The ice age is over for RNZ.
The public broadcaster will get an additional $11.4 million dollars over four years, effectively ending a decade-long freeze.
This is the first major increase in RNZ’s $35m budget since 2007 when a report by KPMG found that the state-owned broadcaster was underfunded by $6 to $7m dollars a year.
On those figures RNZ would currently be underfunded to the tune of $14m.
While the additional money has been welcomed by the RNZ board with Chair Richard Griffin saying, “the Government is coming to the party and frankly it is a huge relief”, behind the scenes there will be disappointment among many staff.
Griffin revealed to Newsroom that the broadcaster had “got what it had asked for”.
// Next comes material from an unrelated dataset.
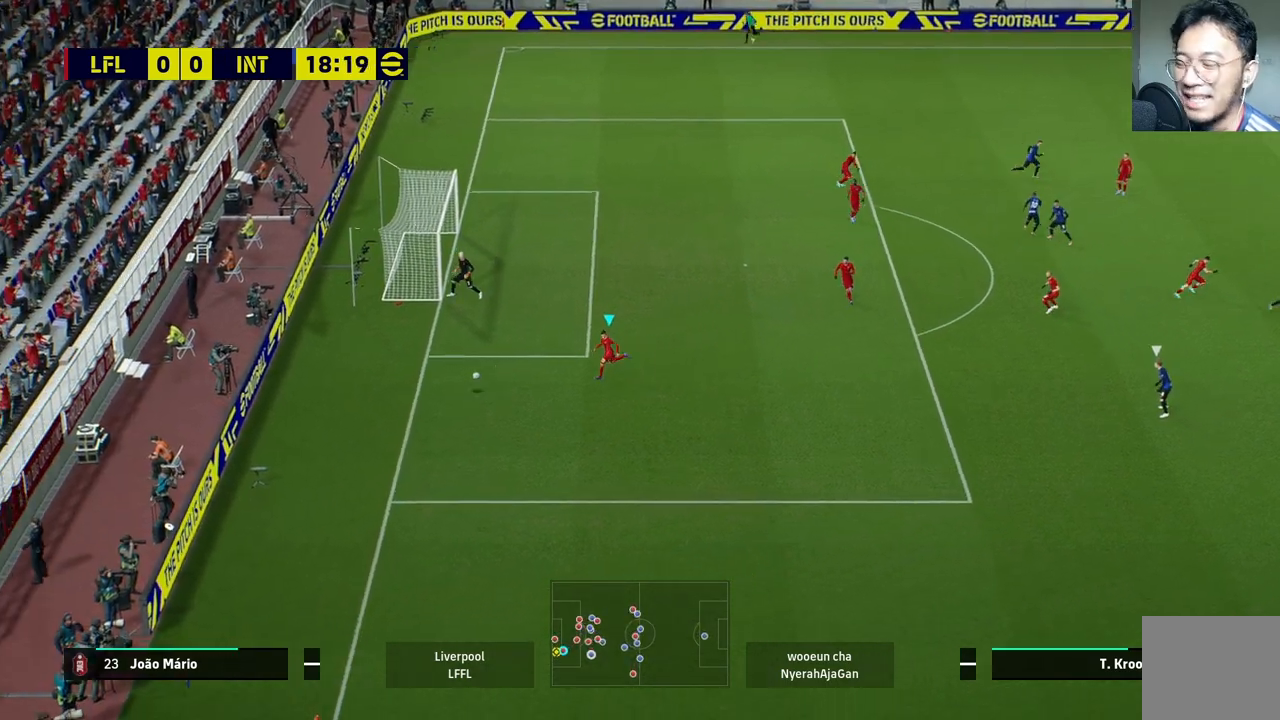
{"buttons": [], "left_stick": "center", "right_stick": "center", "events": []}
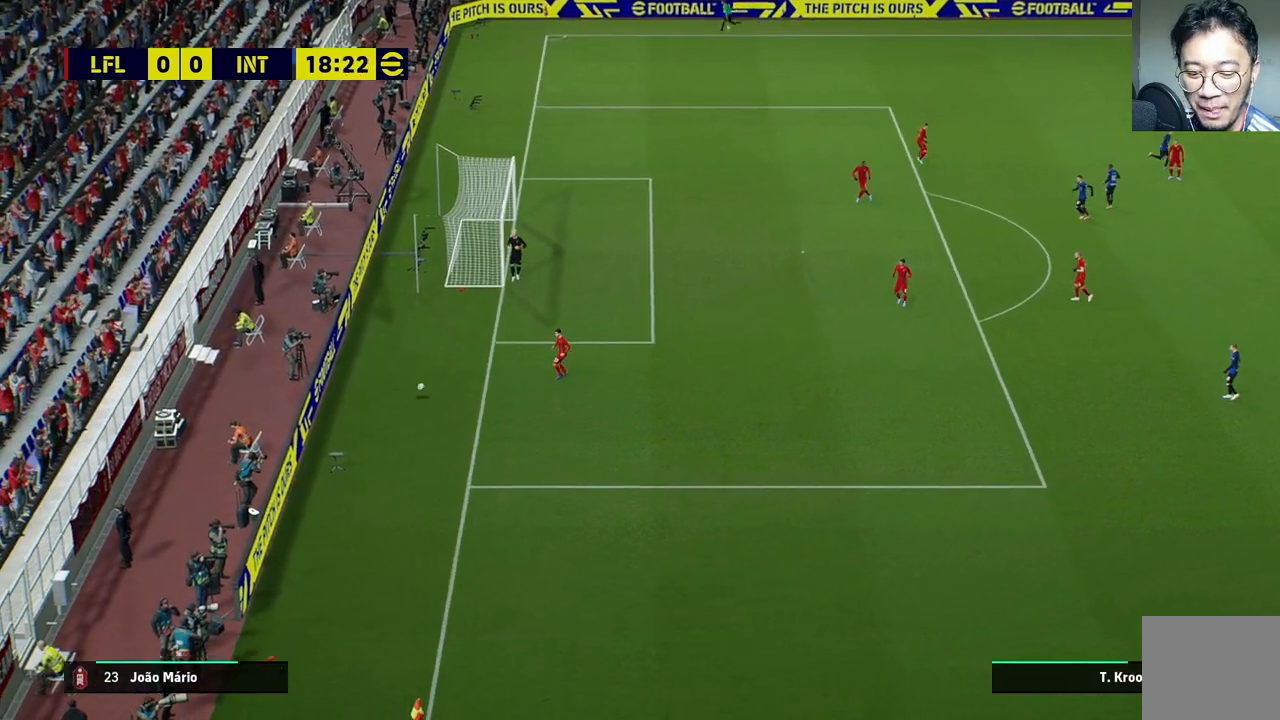
{"buttons": [], "left_stick": "center", "right_stick": "center", "events": []}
“We put a plan in front of the Government and it has met our request.”
Known as a wily political operative, Griffin would have got a steer on the Government’s appetite for spending more before the bid went in. He has battled away over the last eight years trying to turn around the performance and perception of RNZ.
“The Government has always said to me – you show us that you have turned over every stone and got the sort of management that can meet the new technological demands [of the audience] and we will fund you.”
“We have brought in a totally new management team, and led by new CEO Paul Thompson they have turned the corner.”
“Cabinet haven’t been user friendly but they were clear, prove to us you can do the job and well give you more money – Paul and the team have done that.”
Griffin said that Treasury and the Minister (Maggie Barry) had supported the bid.
RNZ has performed strongly in the last few years.
RNZ National added 44,200 listeners in the 12-month period to April 8, 2017 according to the latest GfK survey
That’s an increase of 8 percent and takes its weekly cumulative audience of 579,400, making it the second most listened to station after The Edge.
Flagship programme Morning Report lifted its audience by 11.6 percent from 379,800 to 430,300.
Griffin said the extra money would be spread relatively evenly over the next four years but $400,000 would be spent on new technology, immediately.
However, Griffin confirmed, most of the increased funding would be spent on operations and not on capital expenditure.
This may limit RNZ’s move into video being driven by ex-TV3 and Māori TV executive and now head of content at RNZ, Carol Hirschfeld.
Cameras in RNZ’s Auckland studios allow RNZ to live-stream video from programmes like Checkpoint on Freeview and Sky TV channels and reporters are increasingly sending video from the field to supplement their audio reports.
“We have pretty much done what we want to do in the TV area,” said Griffin.
The limited funding increase probably means that the National Party does not see RNZ playing a more significant role in the changing media landscape.
If Labour ends up in power after the September election RNZ is likely to be the basis of a new and expanded public service media entity.